→ About this exercise
Give back each line of the listing below that contains the string "grey".

→ Input data
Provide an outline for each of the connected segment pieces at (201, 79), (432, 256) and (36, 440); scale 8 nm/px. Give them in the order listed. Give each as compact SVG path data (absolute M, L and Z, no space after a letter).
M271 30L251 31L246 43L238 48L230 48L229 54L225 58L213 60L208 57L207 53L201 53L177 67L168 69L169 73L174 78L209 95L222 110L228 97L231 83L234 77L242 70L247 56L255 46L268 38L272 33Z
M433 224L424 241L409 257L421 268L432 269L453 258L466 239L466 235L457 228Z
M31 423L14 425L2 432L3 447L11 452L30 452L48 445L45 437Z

...

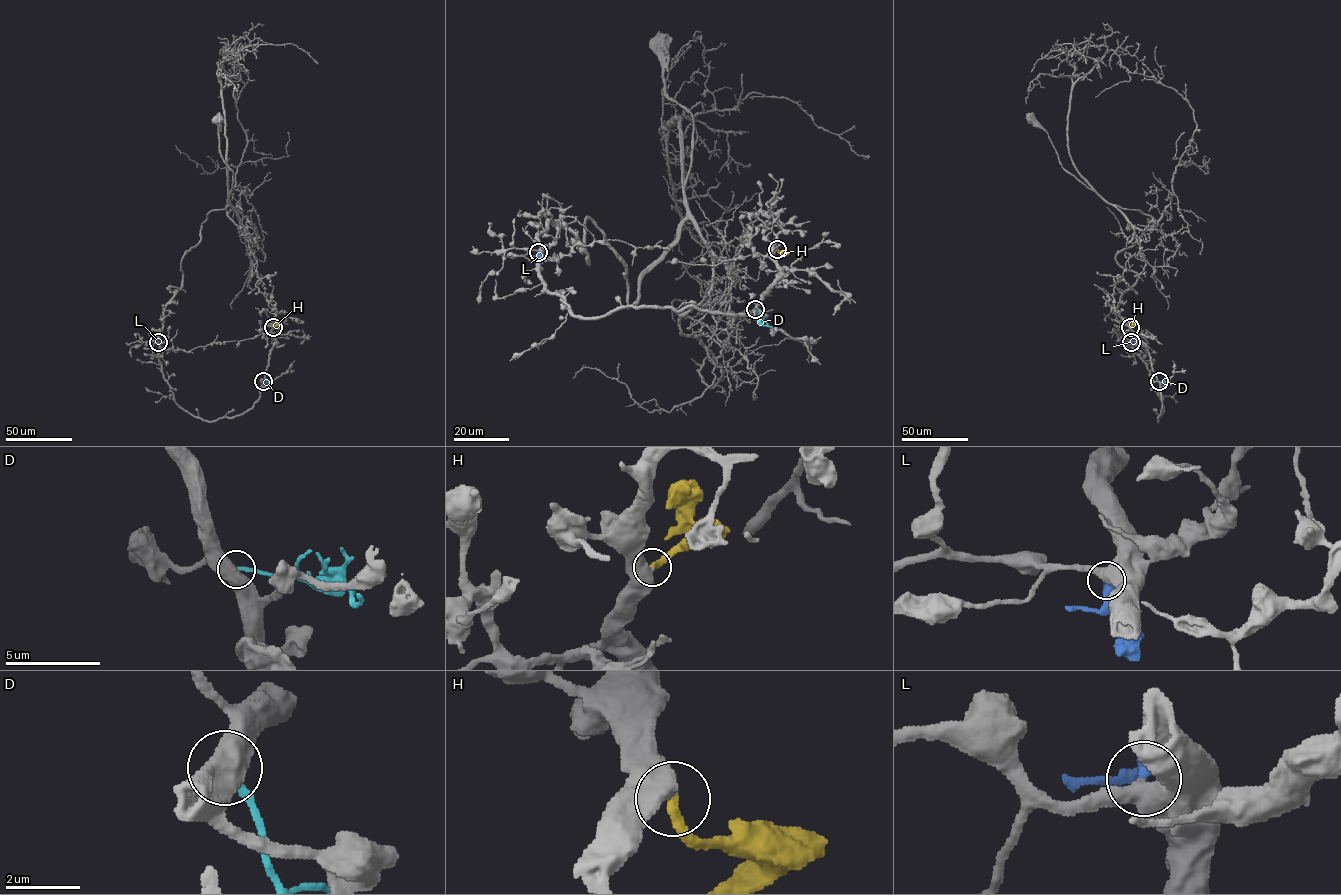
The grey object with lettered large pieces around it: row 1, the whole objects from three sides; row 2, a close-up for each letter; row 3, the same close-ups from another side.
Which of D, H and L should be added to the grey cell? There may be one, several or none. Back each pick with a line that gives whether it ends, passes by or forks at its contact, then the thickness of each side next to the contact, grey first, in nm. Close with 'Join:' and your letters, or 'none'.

---

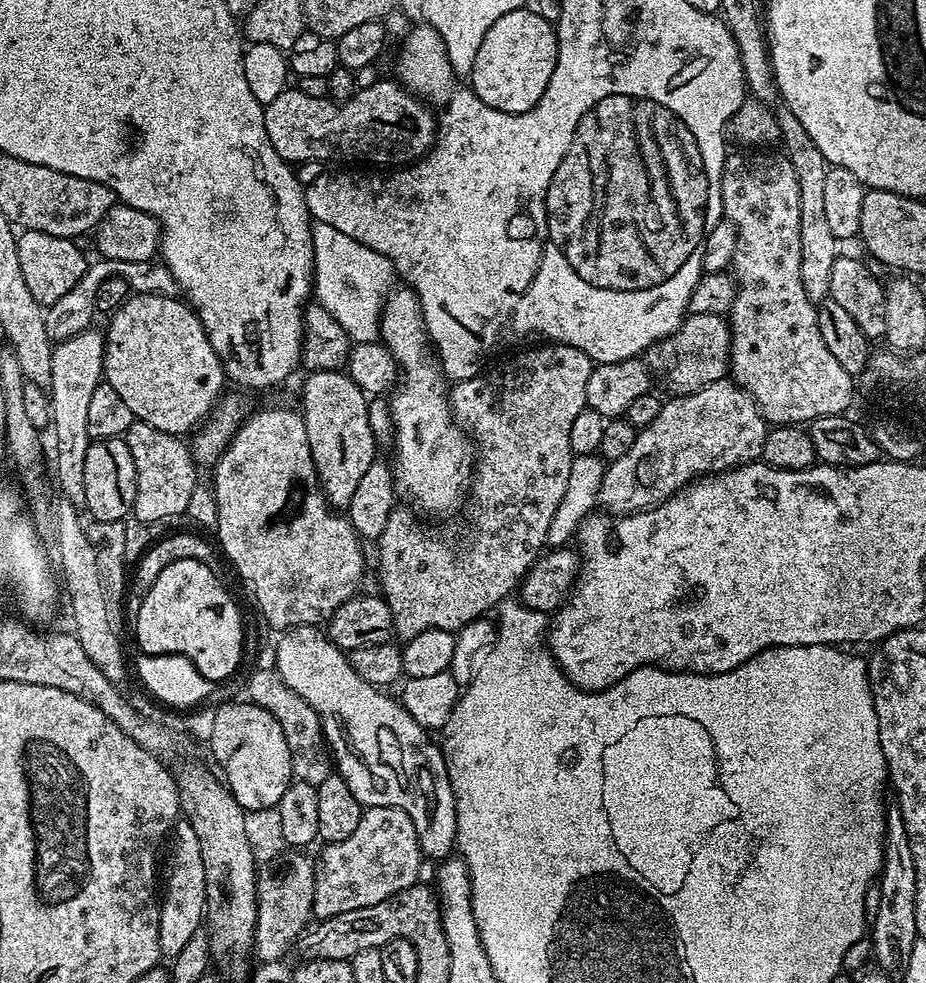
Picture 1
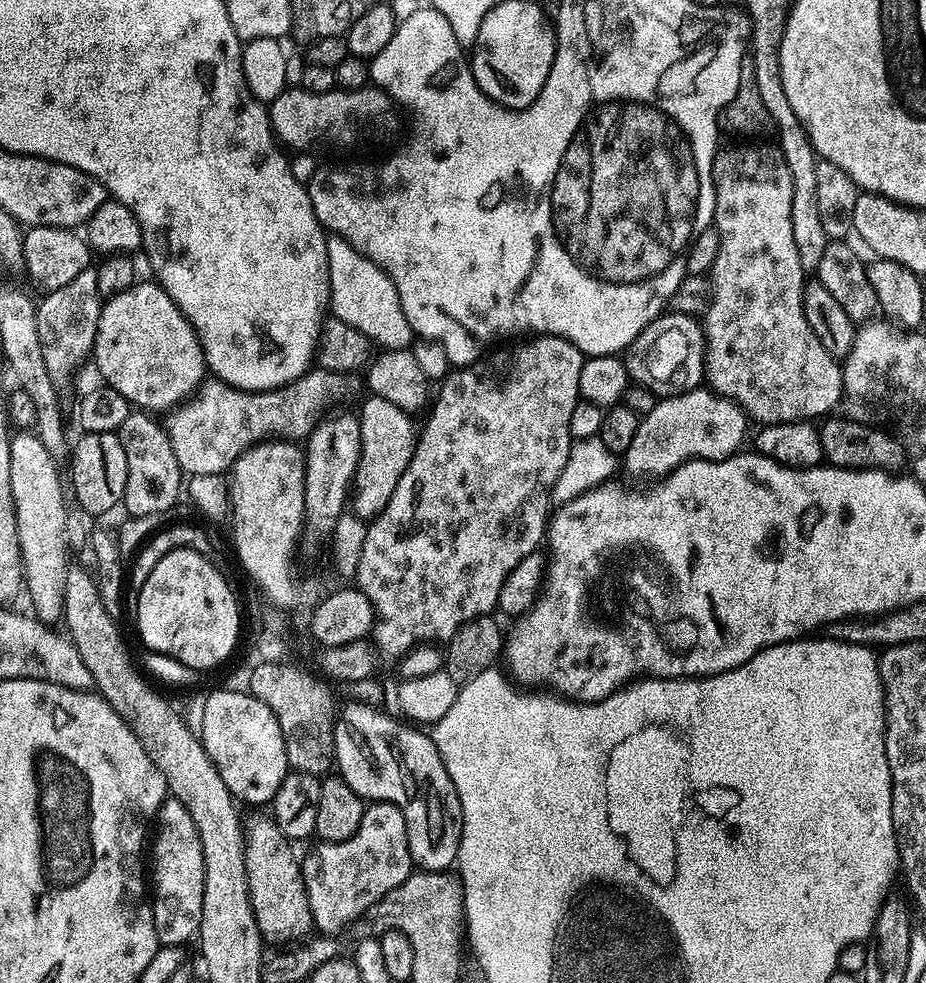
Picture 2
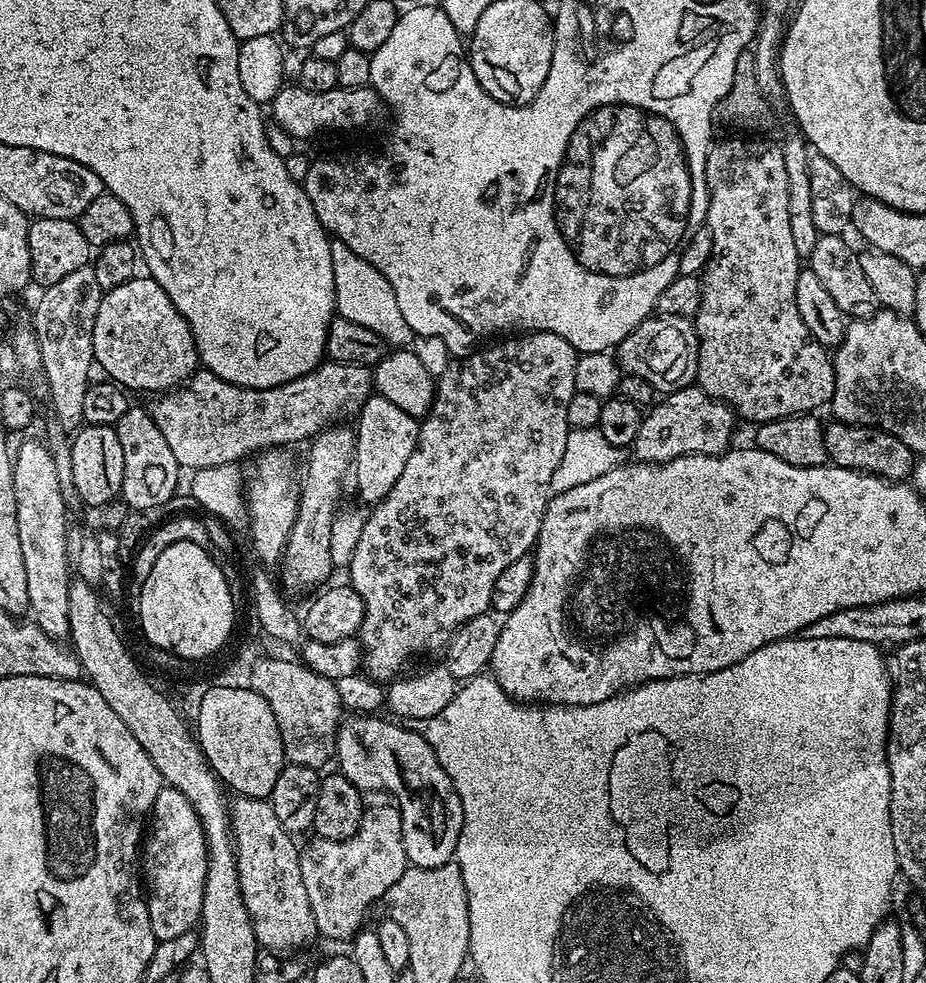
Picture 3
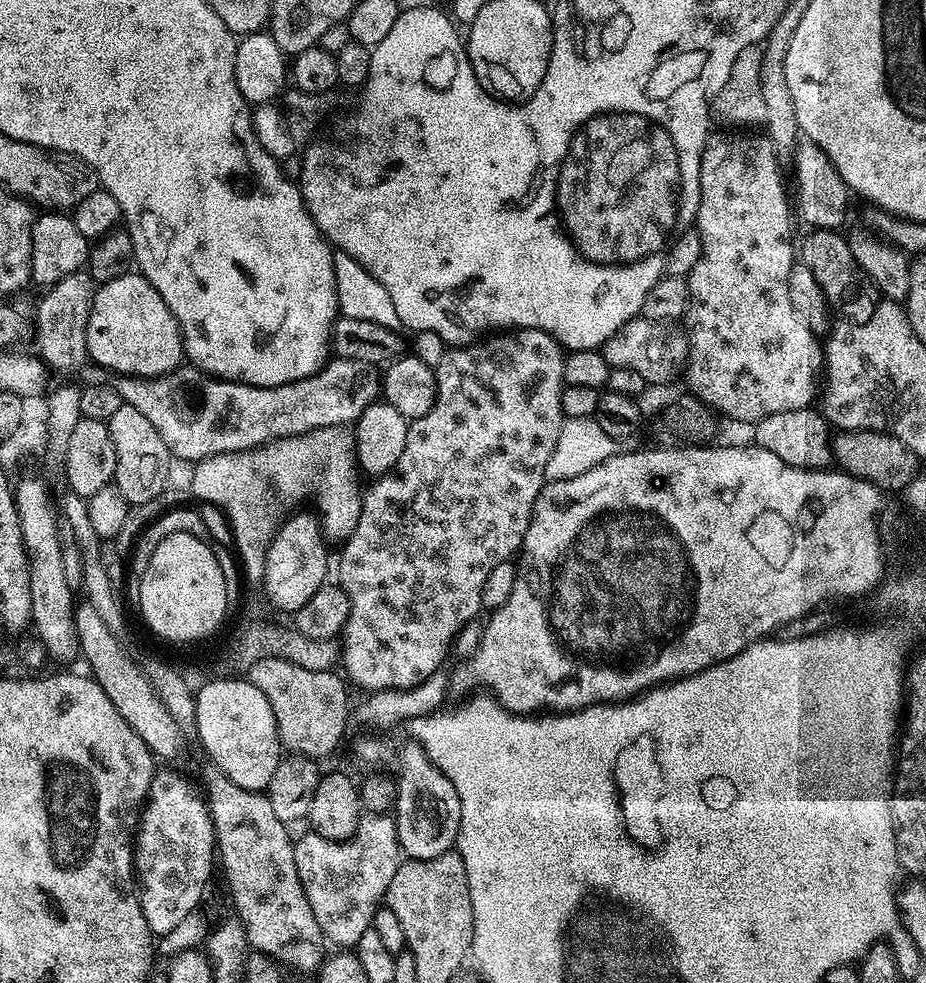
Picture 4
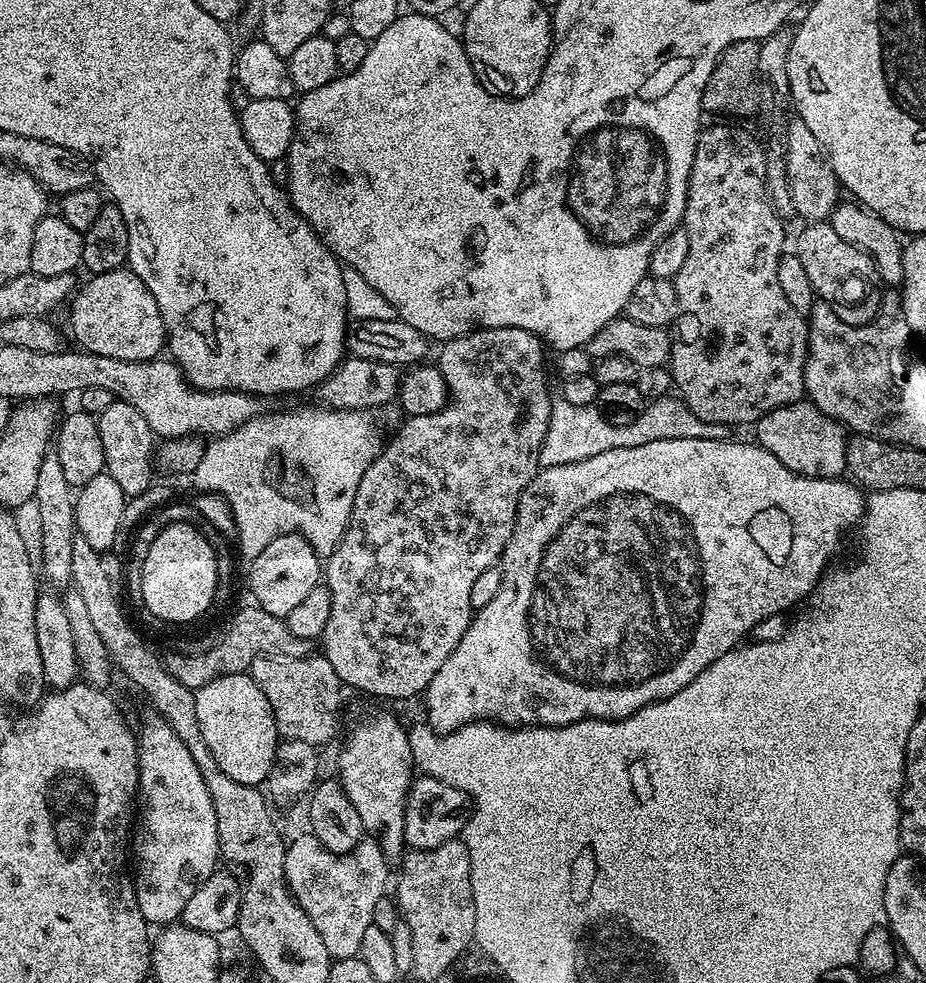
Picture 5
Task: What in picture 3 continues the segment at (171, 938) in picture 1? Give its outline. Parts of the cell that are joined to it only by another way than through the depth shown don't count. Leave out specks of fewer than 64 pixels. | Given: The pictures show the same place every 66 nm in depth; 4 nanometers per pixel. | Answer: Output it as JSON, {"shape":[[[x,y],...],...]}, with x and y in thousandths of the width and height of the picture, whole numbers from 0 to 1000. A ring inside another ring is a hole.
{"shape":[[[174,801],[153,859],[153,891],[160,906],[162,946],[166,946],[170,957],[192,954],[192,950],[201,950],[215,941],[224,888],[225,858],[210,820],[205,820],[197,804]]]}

→ Problem solution
The grey object with lettered large pieces around it: row 1, the whole objects from three sides; row 2, a close-up for each letter; row 3, the same close-ups from another side.
Which of D, H and L should be added to the grey cell? There may be one, several or none. Back each pick with a line that gives whether it ends, passes by or forks at its contact, then the thickness of each side next to the contact, grey first, in nm. Close with 'Join:' and your letters, or 'none'.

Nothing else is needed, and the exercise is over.